NVIDIA has announced the release of five free online courses for those keen on deepening their understanding of AI. This initiative is particularly timely for individuals looking to make the most of their free time by expanding their knowledge in AI.
The importance of AI is becoming increasingly recognized across the tech industry, with major technology firms urgently seeking experts in this innovative field. Giants such as Microsoft, Google, and more recently Amazon, have already set a precedent by offering free online courses on AI. Following in these footsteps, NVIDIA, a significant player in the AI domain, has unveiled its own series of free courses. These courses cover a range of topics including AI, Deep Learning, Large Language Models (LLMs), and more.
NVIDIA’s new educational offerings are accessible through its website and other educational platforms like Coursera.
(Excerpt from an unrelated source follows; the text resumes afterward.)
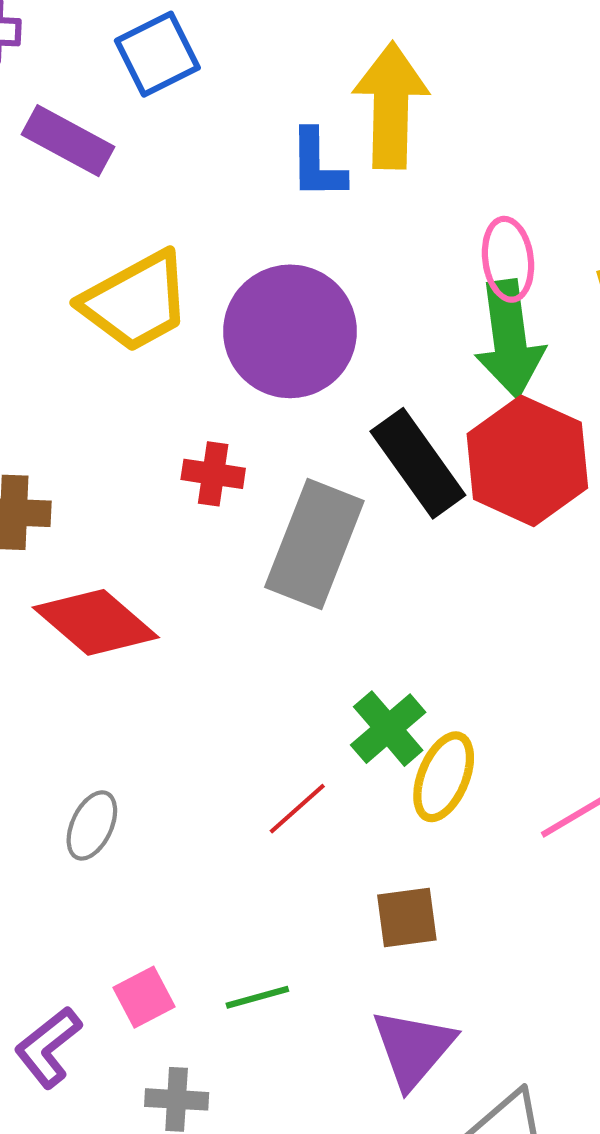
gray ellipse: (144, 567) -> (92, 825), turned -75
However, potential learners should note that some of the courses may require a basic understanding of the subjects due to their advanced nature.
Free AI Courses by NVIDIA:
1. Generative AI Explained
Duration: 2 Hours
This course demystifies Generative AI’s workings, showcases its applications, and navigates through its challenges and opportunities, all while requiring a foundational grasp of Machine Learning and Deep Learning.
2. Building A Brain in 10 Minutes
Duration: 10 Minutes
This course delves into the biological and psychological roots of neural networks, offering an interactive experience to understand how these systems learn from data and the mathematical principles of neurons, designed for learners with a grasp of Python programming and basic regression analysis.
3. Augment your LLM Using Retrieval Augmented Generation
Duration: 1 Hour
This course introduces the Retrieval Augmented Generation (RAG) architecture, pioneered by Facebook AI Research, demonstrating how NVIDIA’s internal components can enhance an LLM with up-to-date, domain-specific data through an integrated retrieval and response generation system, and aims to equip learners with an understanding of RAG basics, its retrieval process, and the NVIDIA AI Foundations pivotal to a RAG model.
4. Building RAG Agents with LLMs
Duration: 8 Hours
Discover how to leverage the power of large language models (LLMs) to create RAG agents that enhance productivity through informed interactions and efficient deep learning queries. This course delves into scalable deployment, microservices, modern LangChain paradigms for dialog management, and practical application with advanced models, aiming at those with a solid grasp of LLMs, Python, and ideally some web engineering knowledge.
5. Introduction to AI in the Data Center
Duration: 5 hours
This course provides an understanding of Artificial Intelligence, including its applications, Machine Learning, and Deep Learning processes. It explains how training and inference operate in Deep Learning workflows. The course also covers the development and structure of GPUs, contrasting them with CPUs and highlighting their importance in AI advancements. Participants will learn about deep learning frameworks, the AI software stack, and how to deploy AI workloads in data centers, either on-premises or in the cloud. Additionally, it addresses the requirements for building multi-system AI clusters and the necessary considerations for infrastructure planning, such as servers, networking, storage, and tools.
These courses vary in duration, from as short as one hour to as long as eight hours, making it feasible for learners to complete a course in a single day if they can dedicate the time.